Read through the listing below and copy each line in which the word "Cuadrados" occurs.

────────────────────

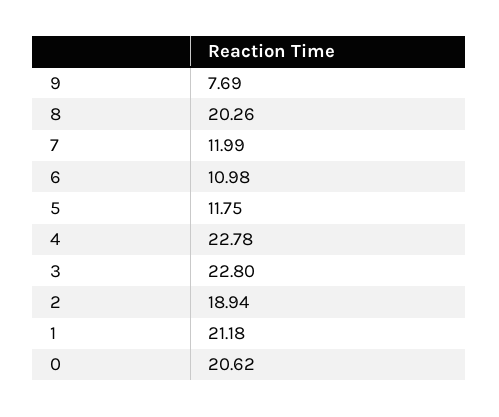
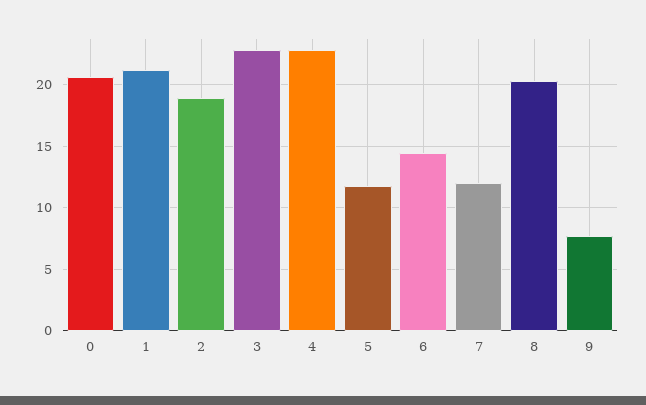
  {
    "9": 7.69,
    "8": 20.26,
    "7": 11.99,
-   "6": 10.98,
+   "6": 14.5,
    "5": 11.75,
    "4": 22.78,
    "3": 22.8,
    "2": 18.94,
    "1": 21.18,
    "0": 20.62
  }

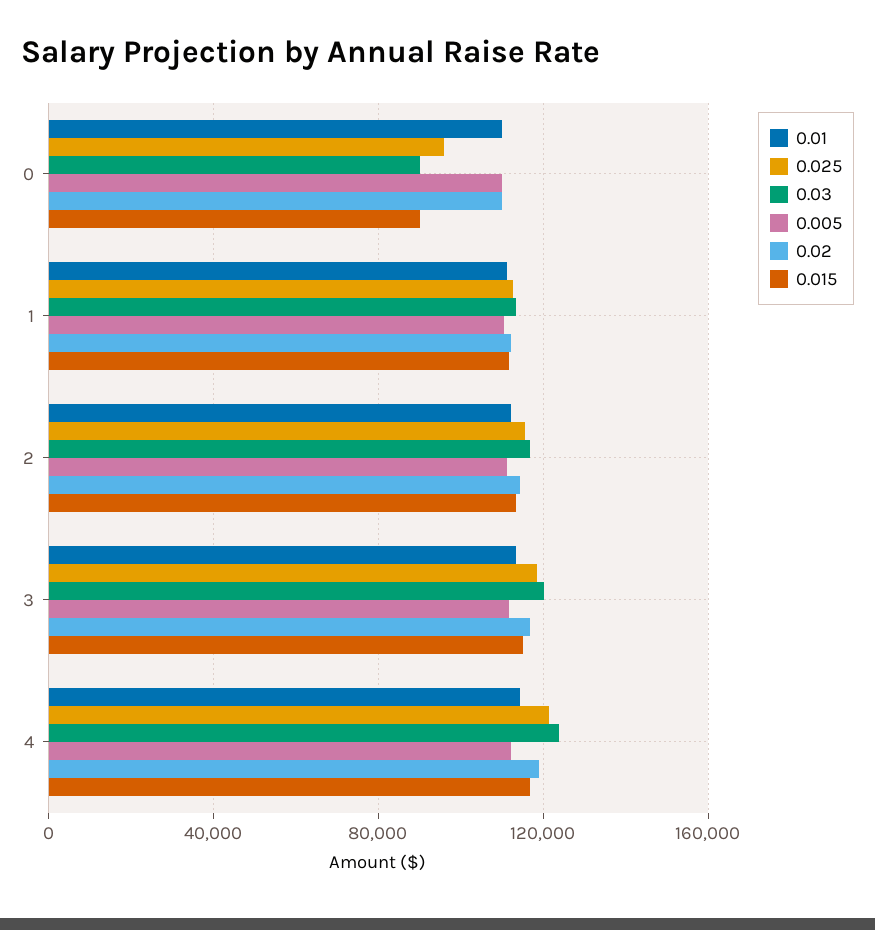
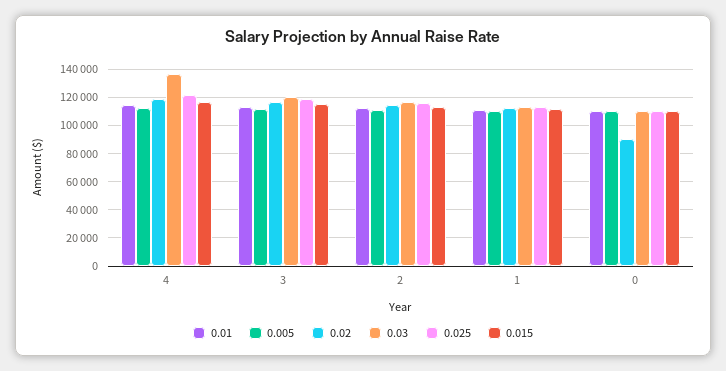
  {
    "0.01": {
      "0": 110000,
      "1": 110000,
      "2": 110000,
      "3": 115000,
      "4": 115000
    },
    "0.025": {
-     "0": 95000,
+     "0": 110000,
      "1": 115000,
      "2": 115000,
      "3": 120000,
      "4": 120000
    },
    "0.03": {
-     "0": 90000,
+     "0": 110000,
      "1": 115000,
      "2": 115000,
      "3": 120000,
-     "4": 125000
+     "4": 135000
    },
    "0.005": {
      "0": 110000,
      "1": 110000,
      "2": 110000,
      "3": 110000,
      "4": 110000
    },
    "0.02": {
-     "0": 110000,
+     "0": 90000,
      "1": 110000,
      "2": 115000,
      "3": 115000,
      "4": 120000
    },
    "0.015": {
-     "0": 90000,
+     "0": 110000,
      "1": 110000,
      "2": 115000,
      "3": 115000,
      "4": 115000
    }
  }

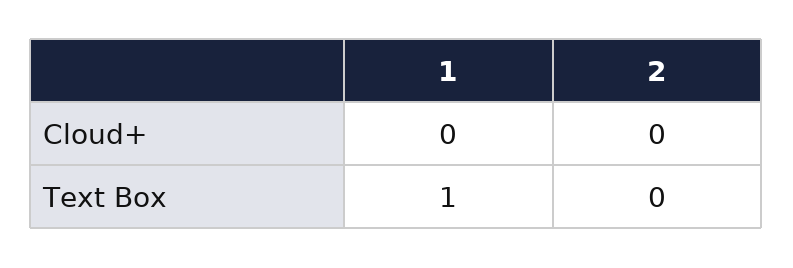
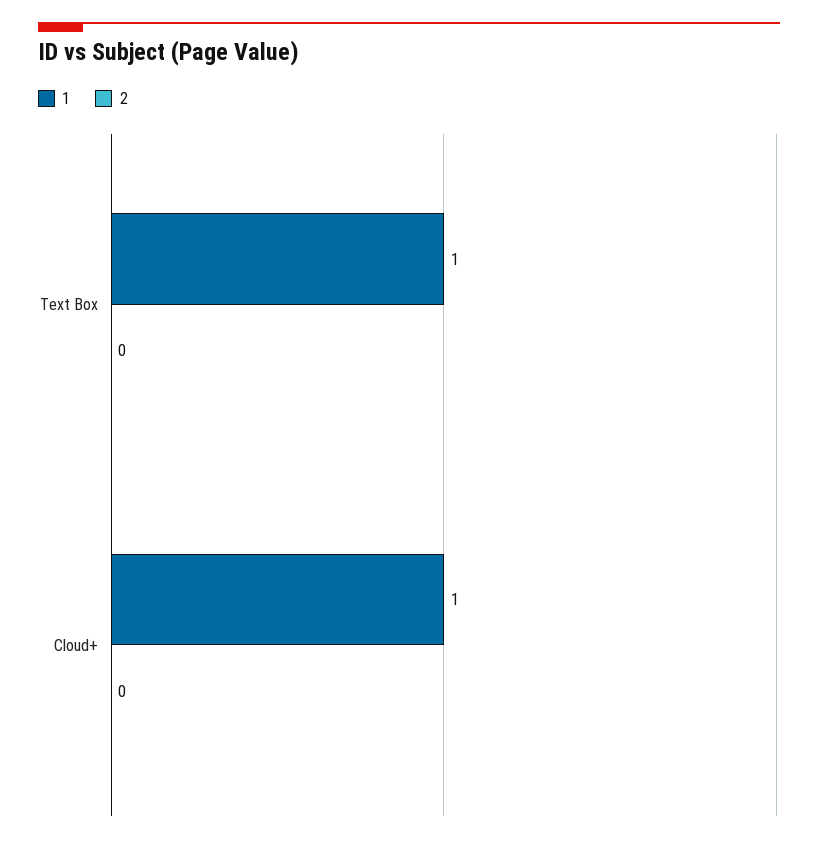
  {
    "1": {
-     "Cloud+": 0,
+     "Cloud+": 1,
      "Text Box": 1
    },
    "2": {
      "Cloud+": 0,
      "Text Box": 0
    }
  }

────────────────────

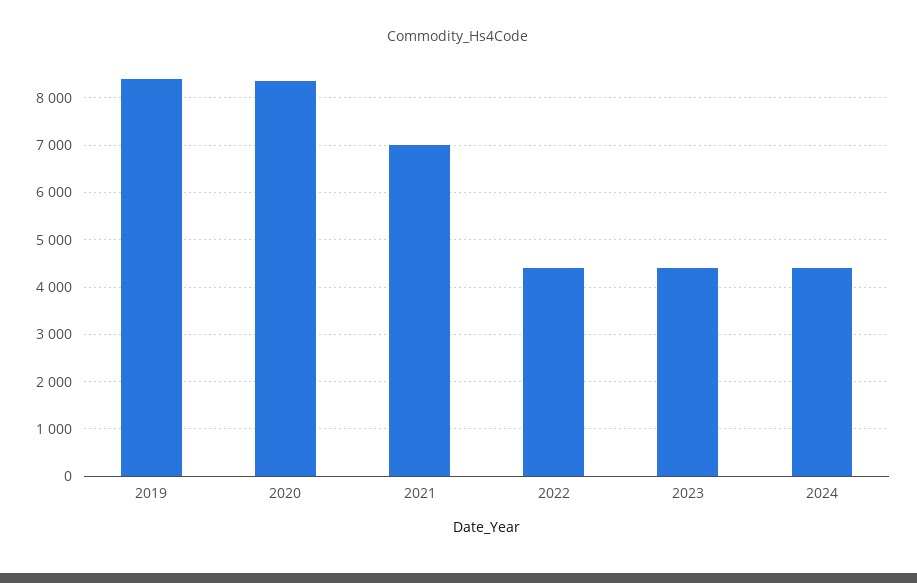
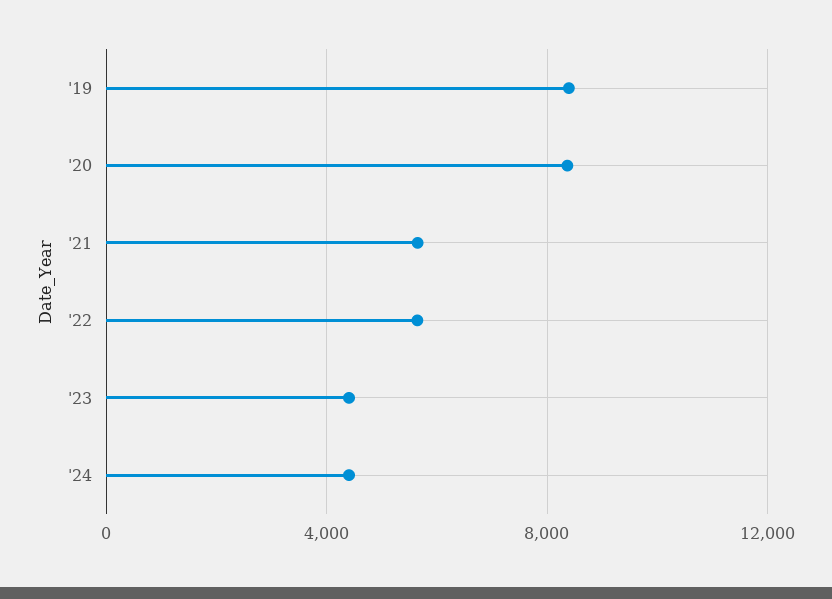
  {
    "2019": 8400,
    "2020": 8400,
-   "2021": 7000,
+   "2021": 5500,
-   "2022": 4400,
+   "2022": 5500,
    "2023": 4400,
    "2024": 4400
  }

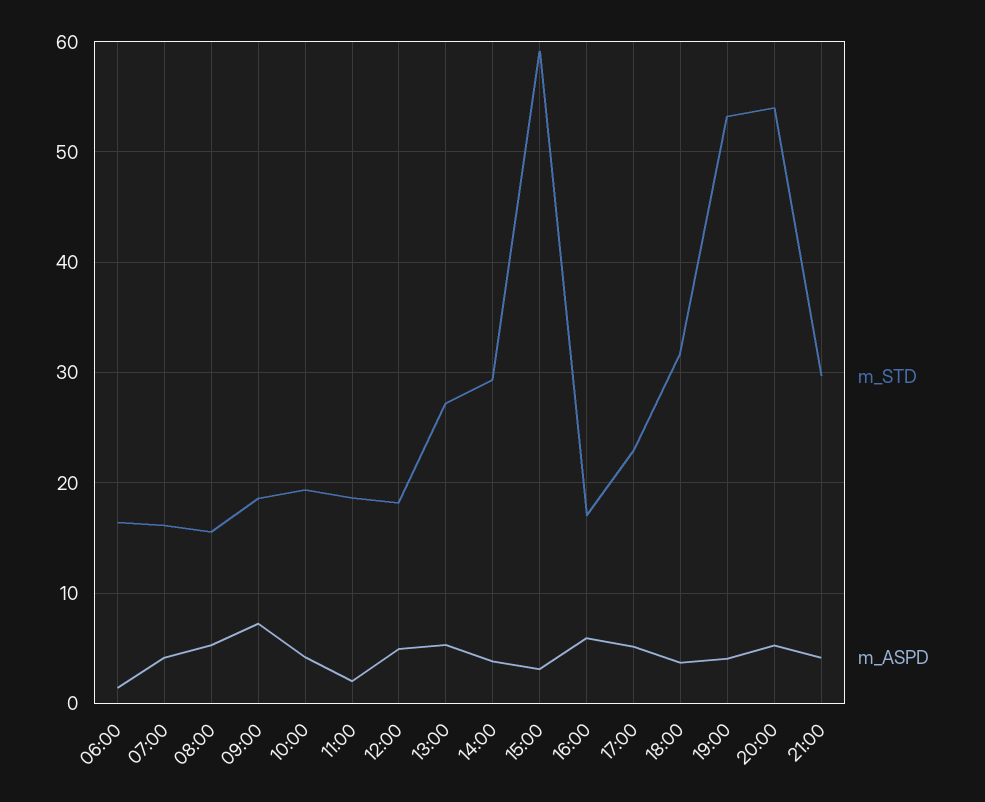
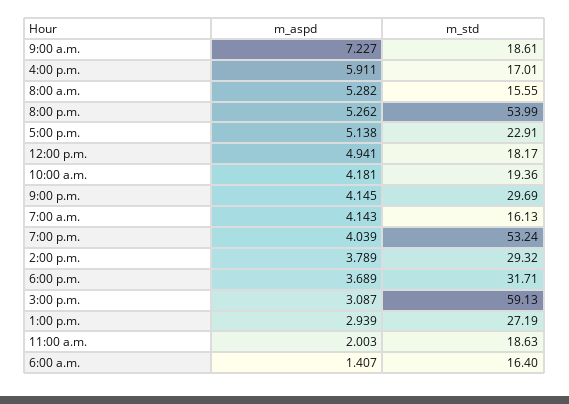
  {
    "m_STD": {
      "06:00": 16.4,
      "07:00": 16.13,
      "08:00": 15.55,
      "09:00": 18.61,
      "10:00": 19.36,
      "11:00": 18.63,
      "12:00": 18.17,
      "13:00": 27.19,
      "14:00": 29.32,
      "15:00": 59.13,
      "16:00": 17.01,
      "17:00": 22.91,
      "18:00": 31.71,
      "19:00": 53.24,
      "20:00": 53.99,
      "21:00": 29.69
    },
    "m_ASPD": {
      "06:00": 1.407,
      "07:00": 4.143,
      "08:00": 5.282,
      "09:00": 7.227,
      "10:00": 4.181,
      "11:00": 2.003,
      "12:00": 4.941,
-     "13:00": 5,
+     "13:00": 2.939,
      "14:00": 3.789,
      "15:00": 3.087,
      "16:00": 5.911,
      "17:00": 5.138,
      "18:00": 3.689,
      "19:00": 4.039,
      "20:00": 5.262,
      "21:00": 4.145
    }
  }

────────────────────

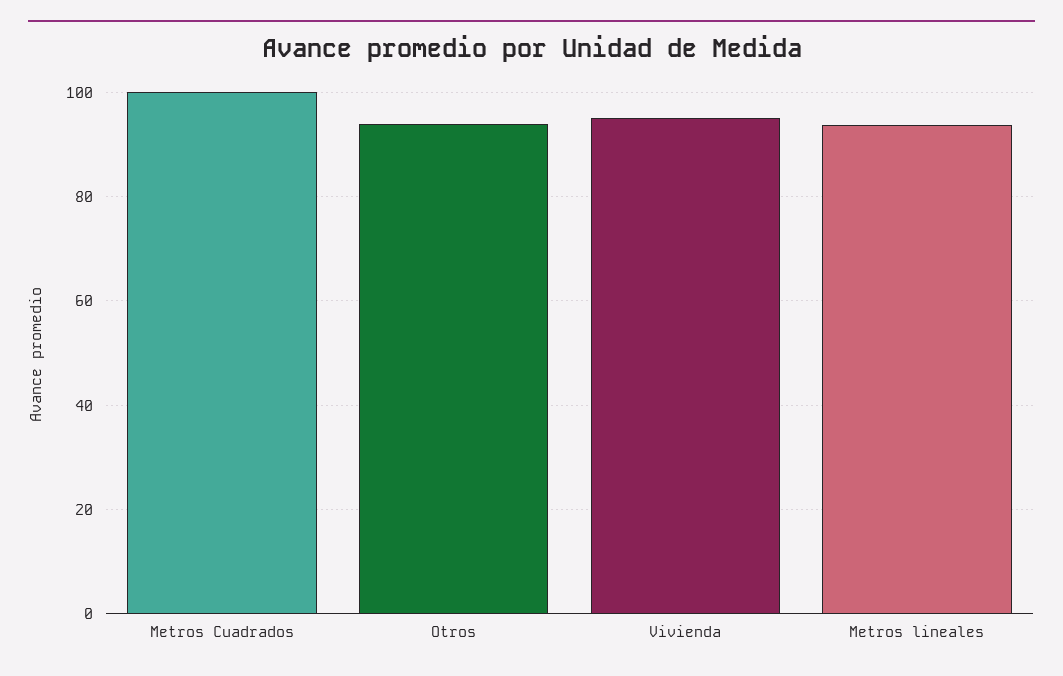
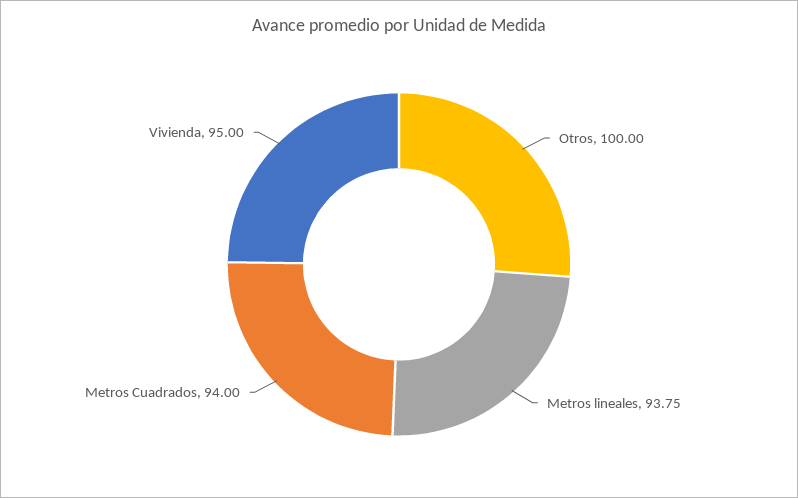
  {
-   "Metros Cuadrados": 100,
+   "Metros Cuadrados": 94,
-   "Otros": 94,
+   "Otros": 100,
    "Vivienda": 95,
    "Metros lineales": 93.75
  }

────────────────────

• [Your solution]
-   "Metros Cuadrados": 100,
+   "Metros Cuadrados": 94,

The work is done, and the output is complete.